What to produce: Filter the records below, keeping only lines with the string "depth".

Provided information:
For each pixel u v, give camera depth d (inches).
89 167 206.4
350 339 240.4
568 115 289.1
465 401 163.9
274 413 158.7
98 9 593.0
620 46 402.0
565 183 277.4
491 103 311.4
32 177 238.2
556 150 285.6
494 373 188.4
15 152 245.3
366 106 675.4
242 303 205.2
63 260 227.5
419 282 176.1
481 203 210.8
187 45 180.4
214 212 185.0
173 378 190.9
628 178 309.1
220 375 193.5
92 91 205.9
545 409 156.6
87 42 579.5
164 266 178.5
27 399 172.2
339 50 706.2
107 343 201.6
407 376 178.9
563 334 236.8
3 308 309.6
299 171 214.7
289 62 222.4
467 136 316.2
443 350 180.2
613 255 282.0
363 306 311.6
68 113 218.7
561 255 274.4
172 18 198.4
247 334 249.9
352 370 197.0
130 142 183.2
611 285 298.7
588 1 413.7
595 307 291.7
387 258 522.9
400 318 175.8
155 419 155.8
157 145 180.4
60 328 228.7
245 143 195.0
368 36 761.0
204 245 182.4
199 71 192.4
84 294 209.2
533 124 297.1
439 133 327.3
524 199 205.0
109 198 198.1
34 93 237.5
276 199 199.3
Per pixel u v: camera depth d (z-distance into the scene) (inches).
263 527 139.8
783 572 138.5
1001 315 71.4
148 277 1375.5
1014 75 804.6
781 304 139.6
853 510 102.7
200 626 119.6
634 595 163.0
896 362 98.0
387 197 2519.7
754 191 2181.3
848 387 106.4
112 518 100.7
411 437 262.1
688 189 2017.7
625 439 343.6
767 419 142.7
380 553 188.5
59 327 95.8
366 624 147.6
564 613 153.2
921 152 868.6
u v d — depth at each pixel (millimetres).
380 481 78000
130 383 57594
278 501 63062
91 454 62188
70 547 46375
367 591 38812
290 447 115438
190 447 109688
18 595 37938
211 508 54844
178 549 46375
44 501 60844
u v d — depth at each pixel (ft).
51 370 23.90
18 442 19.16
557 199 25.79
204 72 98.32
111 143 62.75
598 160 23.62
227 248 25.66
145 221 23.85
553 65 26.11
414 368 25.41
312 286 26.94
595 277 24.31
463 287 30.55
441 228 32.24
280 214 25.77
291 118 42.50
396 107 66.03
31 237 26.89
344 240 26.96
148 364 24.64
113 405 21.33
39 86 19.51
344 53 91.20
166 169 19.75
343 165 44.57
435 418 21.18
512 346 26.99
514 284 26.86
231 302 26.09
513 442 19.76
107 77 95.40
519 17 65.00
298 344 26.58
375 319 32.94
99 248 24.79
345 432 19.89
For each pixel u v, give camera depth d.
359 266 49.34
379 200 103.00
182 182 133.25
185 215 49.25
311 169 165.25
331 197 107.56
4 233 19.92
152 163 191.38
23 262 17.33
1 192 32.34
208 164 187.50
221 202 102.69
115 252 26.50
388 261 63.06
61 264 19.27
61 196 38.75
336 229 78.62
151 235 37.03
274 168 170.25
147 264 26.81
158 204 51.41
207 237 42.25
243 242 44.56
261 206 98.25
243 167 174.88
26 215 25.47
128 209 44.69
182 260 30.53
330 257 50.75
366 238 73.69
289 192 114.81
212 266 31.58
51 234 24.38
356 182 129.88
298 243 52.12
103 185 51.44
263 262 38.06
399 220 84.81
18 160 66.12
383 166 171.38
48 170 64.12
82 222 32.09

Exercise solution:
For each pixel u v, give camera depth d (inches).
Per pixel u v: camera depth d (z-distance into the scene) (inches).
u v d — depth at each pixel (millimetres).
u v d — depth at each pixel (ft).
For each pixel u v, give camera depth d.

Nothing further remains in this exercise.